> _EXERCISE GOAL_
Copy exactly the lines of the material below that run from the one containing "gelijkheid van kruisbesmetting" through the one containing "App. Publicatiefouten voorbehou". Copy no other lines.
_ _ _
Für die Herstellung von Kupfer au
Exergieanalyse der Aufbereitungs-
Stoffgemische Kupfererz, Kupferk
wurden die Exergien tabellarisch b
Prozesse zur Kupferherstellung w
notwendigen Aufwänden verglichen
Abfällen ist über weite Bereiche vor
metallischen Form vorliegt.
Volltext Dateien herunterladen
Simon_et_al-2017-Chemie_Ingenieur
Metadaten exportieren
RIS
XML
_ _ _
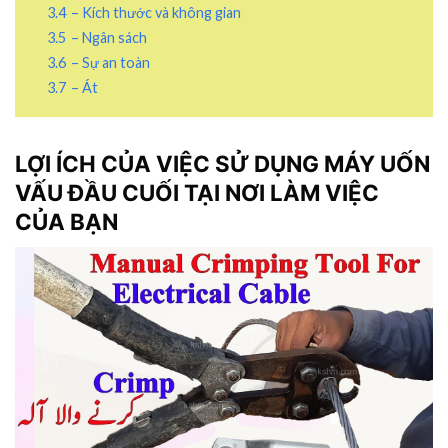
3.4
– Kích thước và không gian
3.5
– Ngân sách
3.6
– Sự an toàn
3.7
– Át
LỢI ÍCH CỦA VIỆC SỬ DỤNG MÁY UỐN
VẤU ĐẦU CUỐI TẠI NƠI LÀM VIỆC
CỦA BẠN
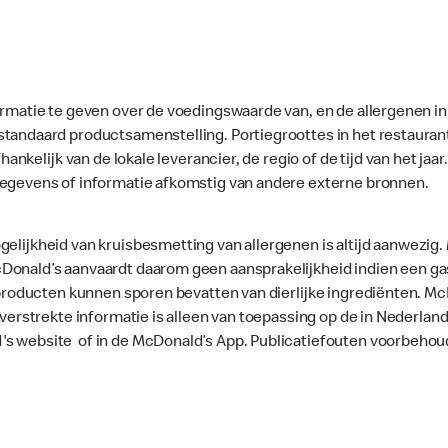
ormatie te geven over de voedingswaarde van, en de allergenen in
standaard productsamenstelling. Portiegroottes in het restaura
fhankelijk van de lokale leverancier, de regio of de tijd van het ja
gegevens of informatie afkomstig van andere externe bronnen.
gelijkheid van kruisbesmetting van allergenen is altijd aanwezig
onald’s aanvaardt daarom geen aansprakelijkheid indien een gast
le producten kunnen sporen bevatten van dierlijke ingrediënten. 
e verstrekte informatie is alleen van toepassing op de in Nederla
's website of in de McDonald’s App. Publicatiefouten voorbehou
_ _ _
> _TASK RESPONSE_
gelijkheid van kruisbesmetting van allergenen is altijd aanwezig
onald’s aanvaardt daarom geen aansprakelijkheid indien een gast
le producten kunnen sporen bevatten van dierlijke ingrediënten. 
e verstrekte informatie is alleen van toepassing op de in Nederla
's website of in de McDonald’s App. Publicatiefouten voorbehou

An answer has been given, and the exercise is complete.